3. Lorsqu'un requérant fonde son action non sur la procédure de suspension régie par l'article L. 521-1 du code de justice administrative mais sur la procédure de protection particulière instituée par l'article L. 521-2 précité de ce code, il lui appartient de justifier de circonstances caractérisant une situation d'urgence qui implique, sous réserve que les autres conditions posées par l'article L. 521-2 soient remplies, qu'une mesure visant à sauvegarder une liberté fondamentale doive être prise dans les quarante-huit heures. L'urgence doit s'apprécier objectivement et globalement. Enfin, la condition d'urgence s'apprécie à la date de la présente ordonnance.

4. Il résulte de l'instruction que le récépissé de demande de titre de séjour de

Mme A B a expiré le 16 décembre 2024 et qu'elle a saisi le juge des référés sur le fondement de l'article L. 521-2 du code de justice administrative le 27 décembre 2024, soit onze jours après cette première date. La condition d'urgence, qui s'apprécie concrètement, n'est donc, en l'espèce, pas remplie.

5. Il résulte de ce qui précède que la requête de Mme A B doit être rejetée en toutes ses conclusions.

O R D O N N E :

Article 1er: La requête de Mme A B est rejetée.

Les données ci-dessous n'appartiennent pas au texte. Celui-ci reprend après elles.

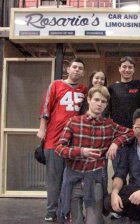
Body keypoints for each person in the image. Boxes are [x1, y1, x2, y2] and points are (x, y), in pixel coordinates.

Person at [55, 86, 134, 224]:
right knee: (76, 220)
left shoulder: (108, 124)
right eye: (96, 100)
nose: (99, 104)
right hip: (73, 179)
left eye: (103, 101)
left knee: (94, 221)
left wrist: (116, 142)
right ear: (89, 99)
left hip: (94, 180)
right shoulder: (74, 122)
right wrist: (81, 152)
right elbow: (59, 148)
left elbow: (132, 132)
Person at [37, 58, 87, 222]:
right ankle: (51, 210)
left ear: (83, 72)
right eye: (74, 67)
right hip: (53, 139)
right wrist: (42, 128)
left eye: (80, 68)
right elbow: (46, 108)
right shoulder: (56, 85)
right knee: (54, 179)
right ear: (68, 69)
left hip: (73, 143)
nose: (77, 70)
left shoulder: (84, 90)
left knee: (70, 180)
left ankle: (67, 210)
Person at [107, 56, 140, 129]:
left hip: (136, 128)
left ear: (134, 70)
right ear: (119, 69)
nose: (127, 70)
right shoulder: (112, 88)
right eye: (124, 67)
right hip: (117, 129)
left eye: (130, 67)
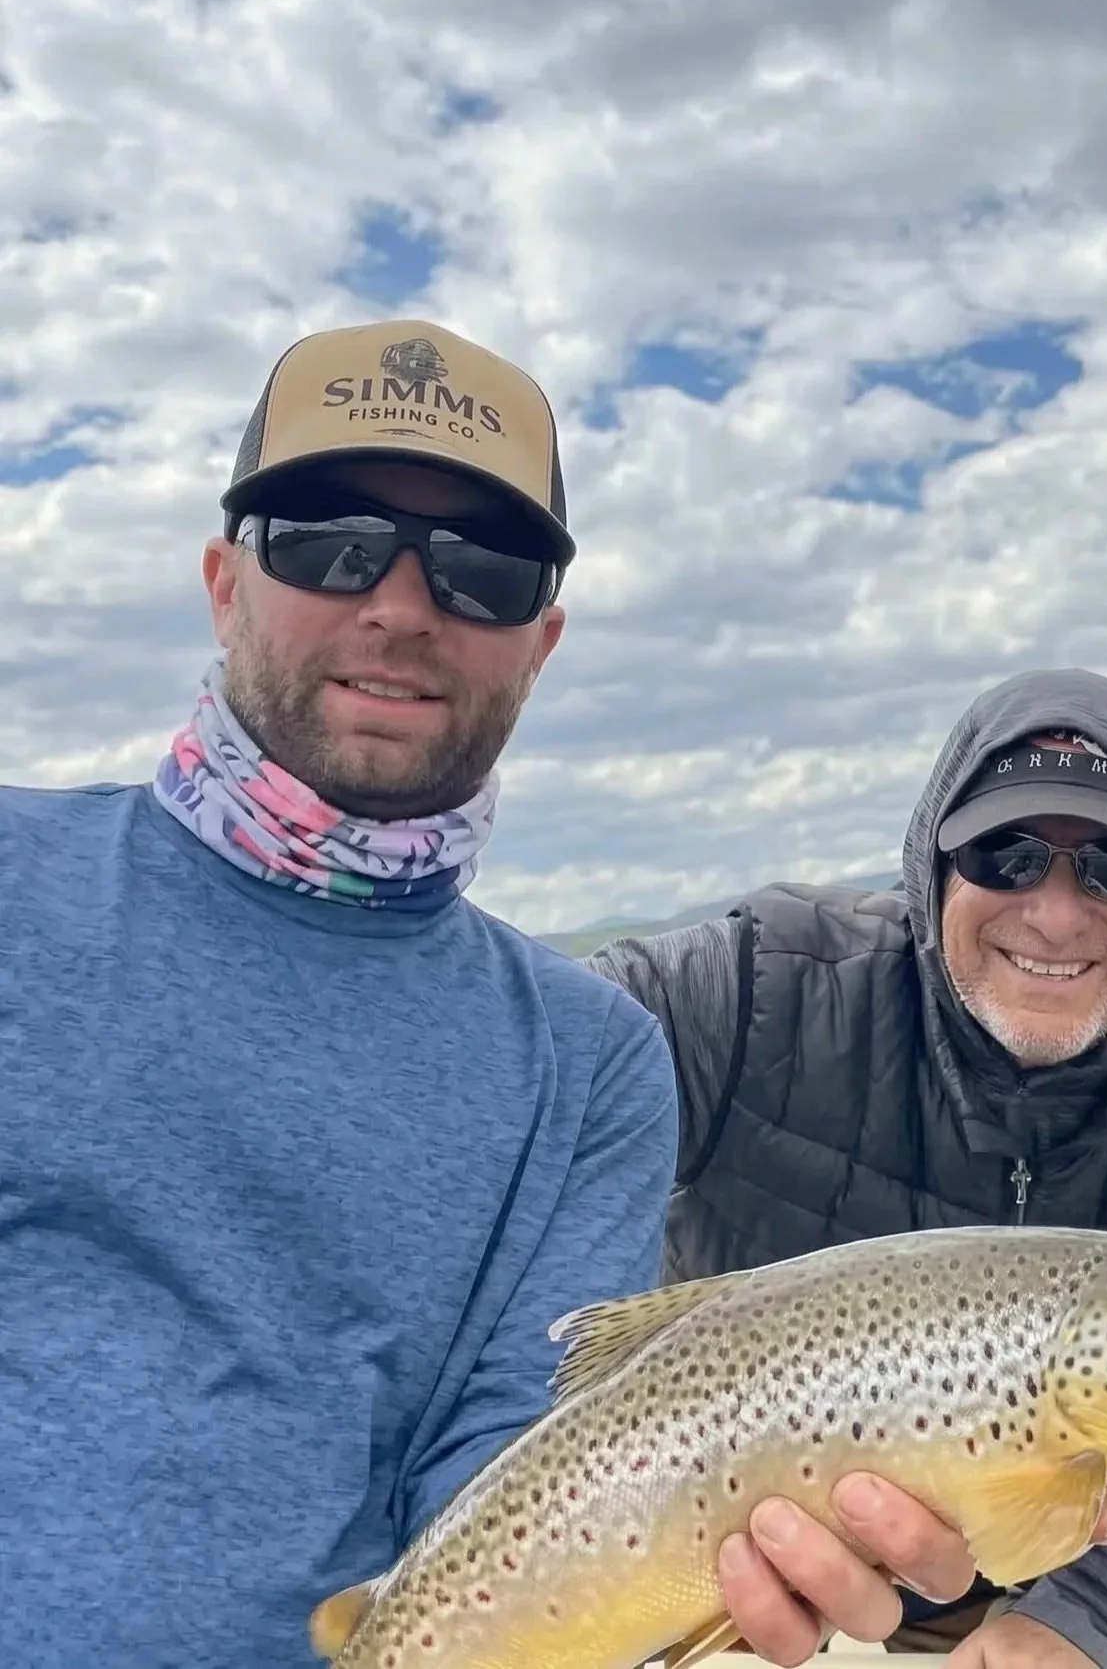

Article 2 : La présente ordonnance sera notifiée à Mme C A B.

La juge des référés,

Signé : C. Issard

La République mande et ordonne au préfet du Val-de-Marne, en ce qui le concerne, ou à tous commissaires de justice à ce requis en ce qui concerne les voies de droit commun contre les parties privées, de pourvoir à l'exécution de la présente décision.